(EXERCISE REQUIREMENTS): Copy the stretch from the line containing "Rank the categories" through the line containing "Between 16-Sat and 1-Fri, which is larger?", swapping "categories" for "groups" and changing nothing else. Leave the pictures out of your copy.

(GIVEN INFORMATION):
################

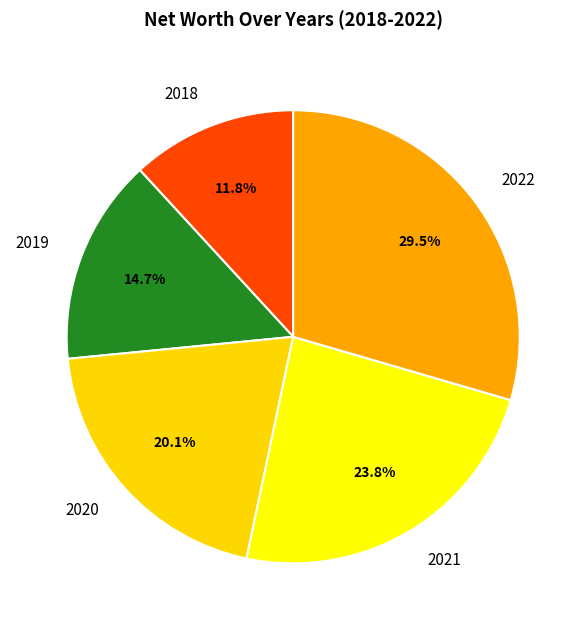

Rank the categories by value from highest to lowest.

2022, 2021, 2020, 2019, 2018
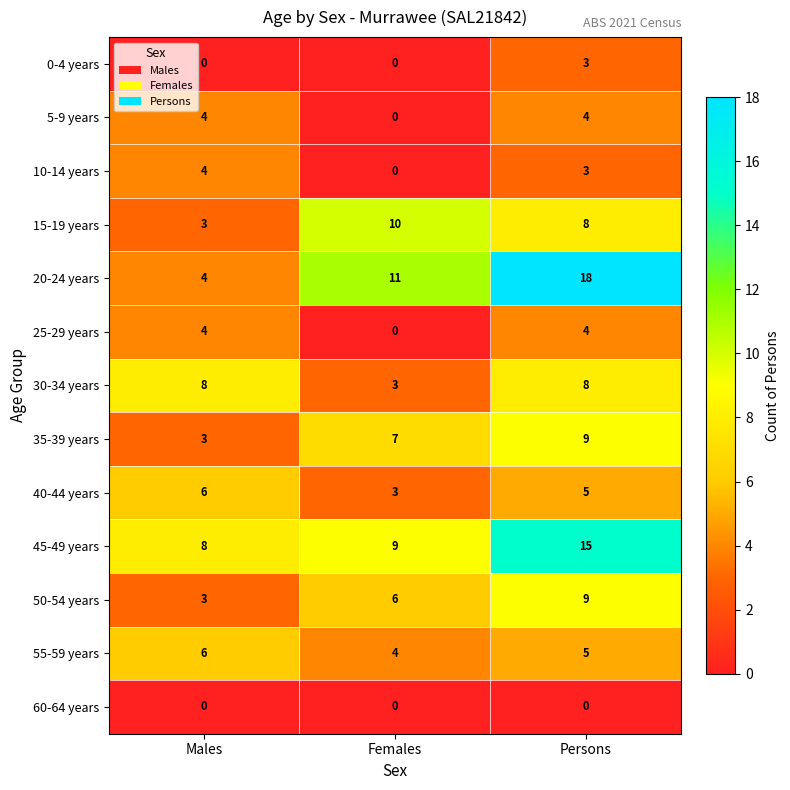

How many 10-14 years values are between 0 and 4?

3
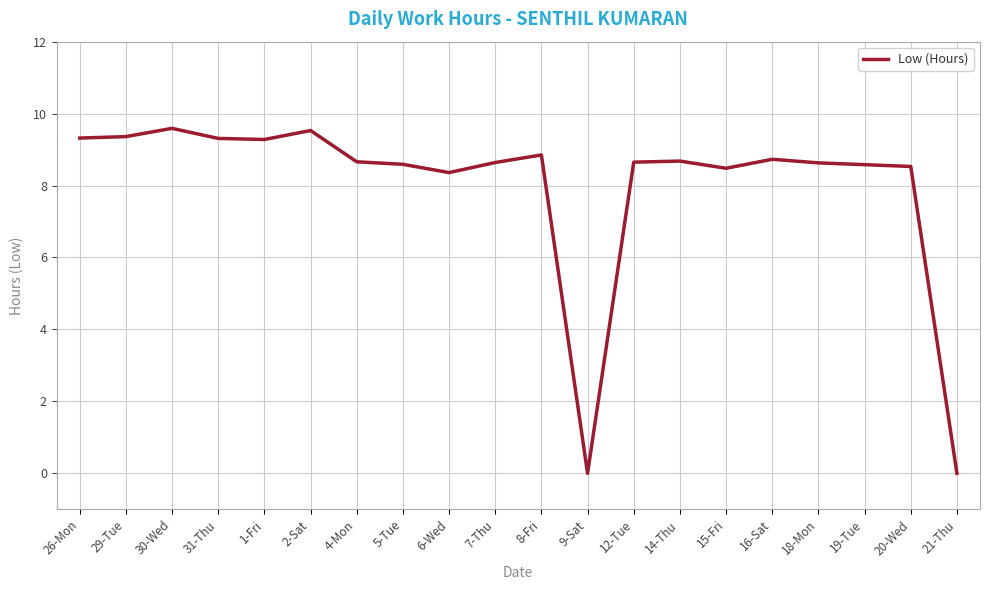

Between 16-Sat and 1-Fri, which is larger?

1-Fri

################

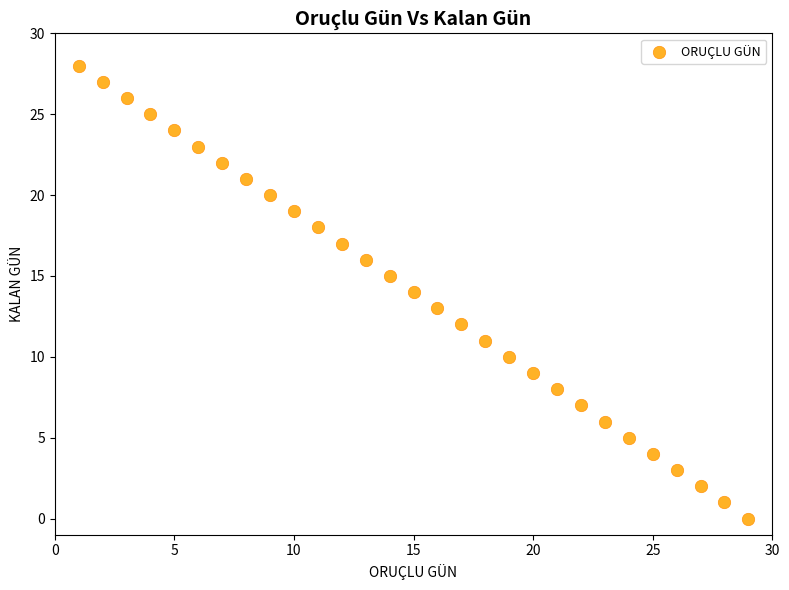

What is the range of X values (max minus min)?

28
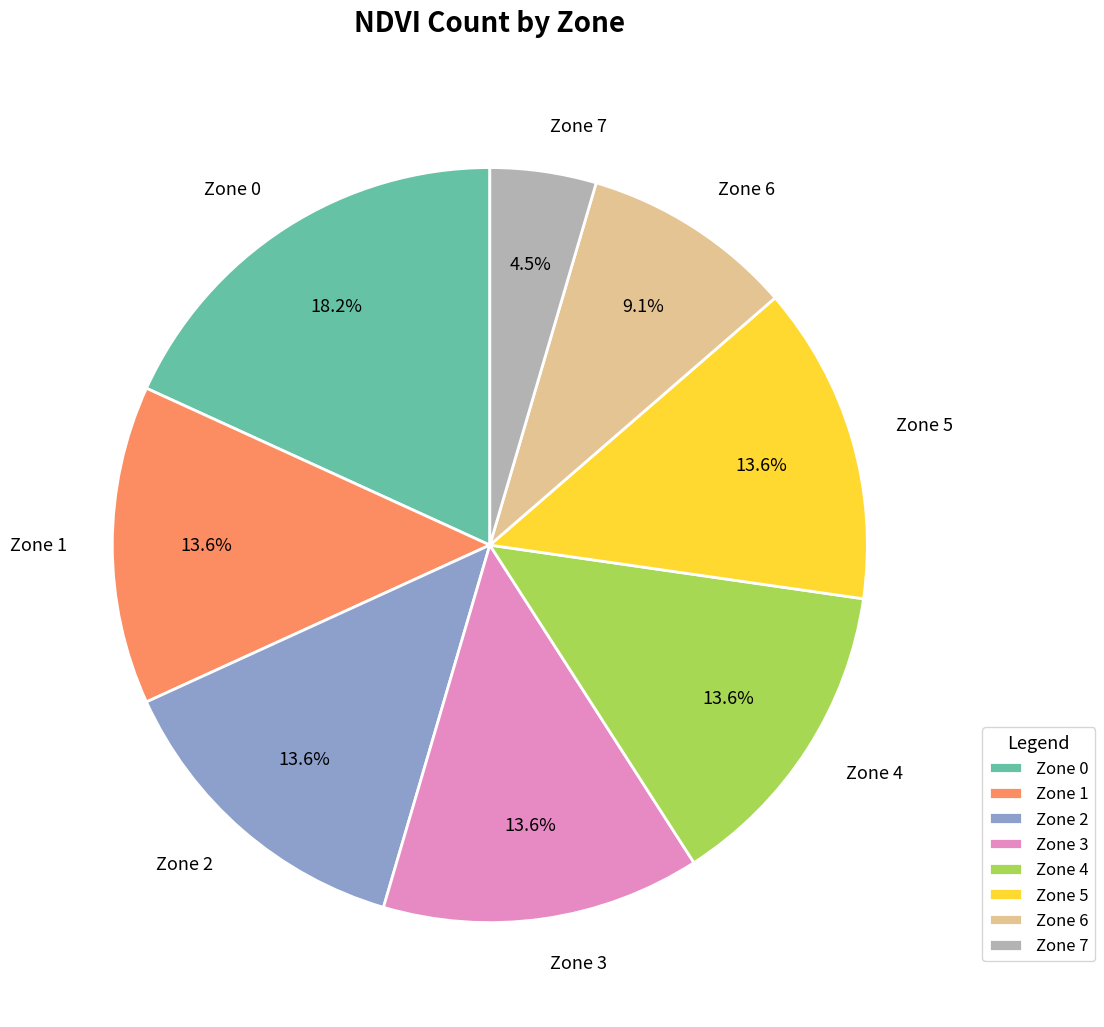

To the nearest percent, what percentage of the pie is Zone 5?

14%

################

(OUTPUT OF THE EXERCISE):
Rank the groups by value from highest to lowest.

2022, 2021, 2020, 2019, 2018

How many 10-14 years values are between 0 and 4?

3

Between 16-Sat and 1-Fri, which is larger?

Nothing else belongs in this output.